━━ Information provided ━━

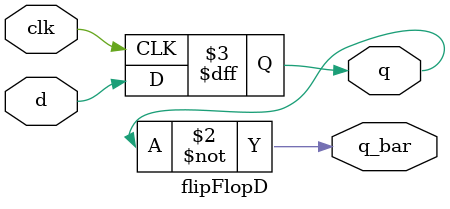
<source format=v>
module flipFlopD (
    input wire clk,    // Clock input
    input wire d,      // Data input
    output reg q,      // Q output
    output wire q_bar  // Q' (negated Q) output
);

    // Always block triggered on the rising edge of the clock
    always @(posedge clk) begin
        q <= d; // On the rising edge of the clock, q is assigned the value of d
    end

    // Assign q_bar as the negation of q
    assign q_bar = ~q;

endmodule
</source>
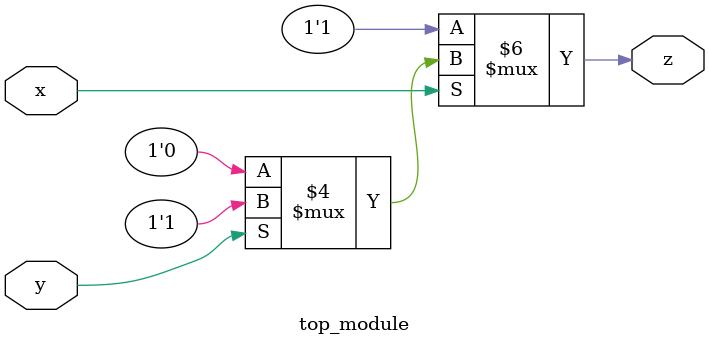
<source format=sv>
module top_module(
   input x,
   input y,
   output z
);
   reg z;

   always @(x, y)
   begin
      if (x) begin
         if (y) begin
            z <= 1;
         end
         else begin
            z <= 0;
         end
      end
      else begin
         z <= 1;
      end
   end

endmodule

</source>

━━━

*Problem statement:*
Copy each line of the preceding data that contains the string "rising".

*Solution for this problem:*
    // Always block triggered on the rising edge of the clock
        q <= d; // On the rising edge of the clock, q is assigned the value of d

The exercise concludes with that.